Matilde Hidalgo de Procel, nacida en Loja el 29 de septiembre de 1889, es una de las personas más representativas de la historia de Ecuador, destacándose como pionera en la defensa de los derechos de las mujeres en América Latina. A lo largo de su vida, rompió las barreras sociales que limitaban el rol femenino, logrando avances importantes en áreas como la educación, profesión, el voto y la política. Hoy, 20 de febrero, se cumplen 51 años de su fallecimiento, una fecha que rememora su incansable esfuerzo por la igualdad y su valioso legado, que sigue inspirando la lucha por los derechos de las mujeres hasta el día de hoy.
Trayectoria
Matilde Hidalgo fue la última hija del matrimonio entre Juan Manuel Hidalgo Pauta y Carmen Navarro del Castillo. A los pocos meses de su nacimiento, su padre falleció mientras trabajaba como contratista en Perú. Creció en un ambiente donde la figura de su hermano mayor, Antonio Hidalgo, quien la cuidó y formó, fue fundamental en su desarrollo intelectual. A los 4 años ya sabía leer y escribir, pues su hermano le impartió enseñanzas sobre arte, historia, poesía y otros conocimientos que marcarían su vida.
La lojana cursó sus estudios primarios en la escuela «La Inmaculada», institución que representaba el límite educativo para las mujeres de la época. Sin embargo, su espíritu la llevó a cuestionar la dominación masculina y a abrazar la idea de que las mujeres podían aspirar a más. En 1907, con el apoyo de su madre, solicitó matricularse en el colegio «Bernardo Valdivieso», un establecimiento que, en aquel entonces la educación era solo para hombres. Esta solicitud fue aprobada, convirtiéndose en la primera mujer ecuatoriana en acceder a estudios secundarios en una escuela masculina.
Aunque la sociedad la llegó a tachar de ‘liberal y endemoniada’, Matilde siguió su camino. En 1913 obtuvo el grado de bachiller y, al año siguiente, se inscribió en la Facultad de Medicina de la Universidad del Azuay en Cuenca, después de ser rechazada por la Universidad Central de Quito debido a su género. En 1919, logró obtener su licenciatura en medicina, convirtiéndose en la primera mujer de Ecuador en lograrlo. En 1921, alcanzó su máxima meta, convirtiéndose en la primera mujer médica graduada en el país.
Para 1924, un hecho trascendental marcó su vida, debido a que solicitó su inscripción para votar en las elecciones nacionales, a pesar de que en ese entonces se les prohibía a las mujeres ejercer ese derecho.
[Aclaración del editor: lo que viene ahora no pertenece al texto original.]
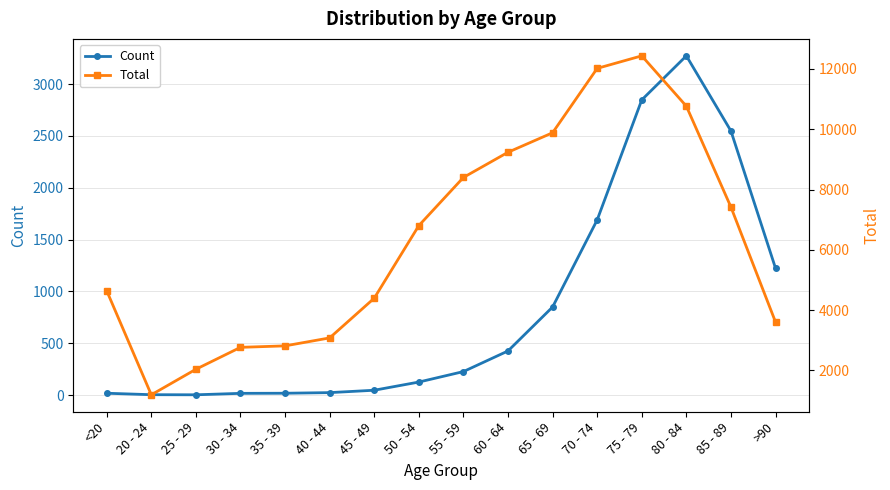

Is this an area chart (filled region under the line)?

No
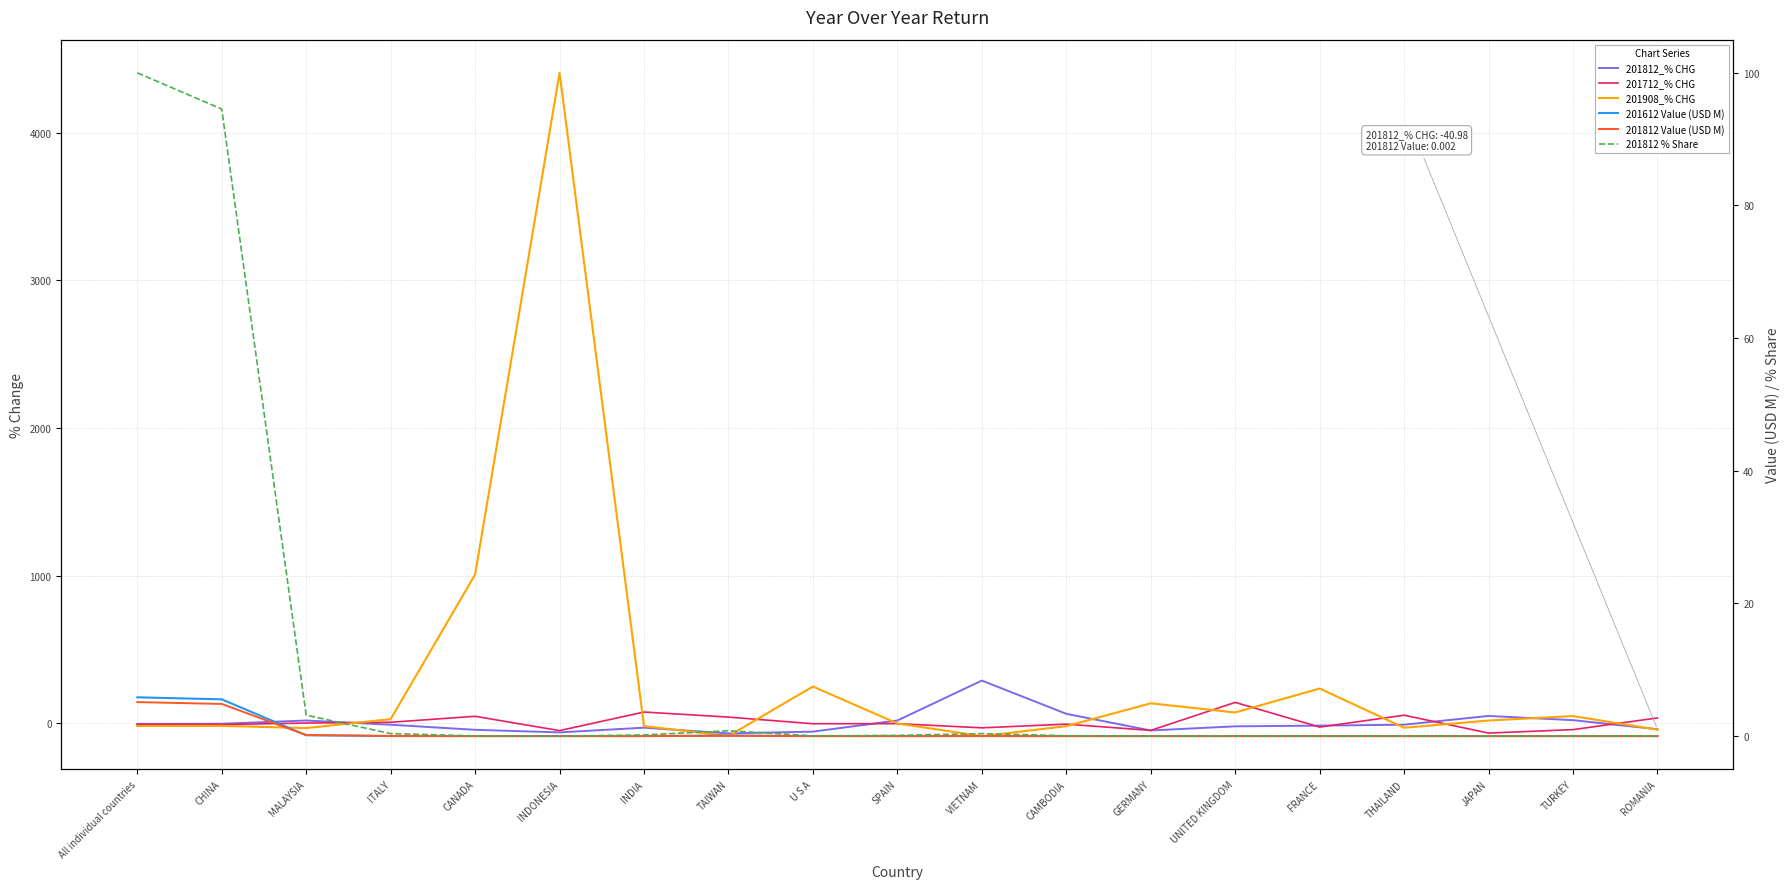

Is the value of 201908_% CHG at JAPAN greater than the value of 201712_% CHG at TURKEY?

Yes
Tras varias negativas, su insistencia logró que Ecuador se convirtiera en el primer país en América Latina en reconocer el sufragio femenino en 1929. Su lucha por los derechos civiles culminó en 1941, cuando se convirtió en la primera mujer en postularse y ser elegida para un cargo de elección popular, siendo designada como la primera congresista del país.
Legado
En la actualidad, el legado de Matilde sigue vigente, especialmente en su ciudad natal, Loja.
En 2024, se conmemoró el centenario del voto femenino en Ecuador, y diversas autoridades y grupos feministas a nivel nacional y local organizaron actividades para honrar su lucha incansable.
En honor a su legado, existen varios lugares representativos que recuerdan su vida y obra. En la ciudad, hay una calle de solo dos cuadras que lleva su nombre, pero también existe la Escuela de Educación Básica «Dra. Matilde Hidalgo de Procel», una institución educativa que, al momento cuenta con 58 años de trayectoria. Además, uno de los lugares más importantes que preserva su memoria es el Museo Matilde Hidalgo de Procel, donde se relata su vida. Según José Mora Rivas, guía-informador, este espacio conserva diplomas, reconocimientos, títulos, cargos desempeñados, objetos personales, fotografías, bustos escultóricos y poemarios donados al museo, que ilustran el caminar de la primera mujer en Ecuador en ejercer el voto y en ser primera médica del país.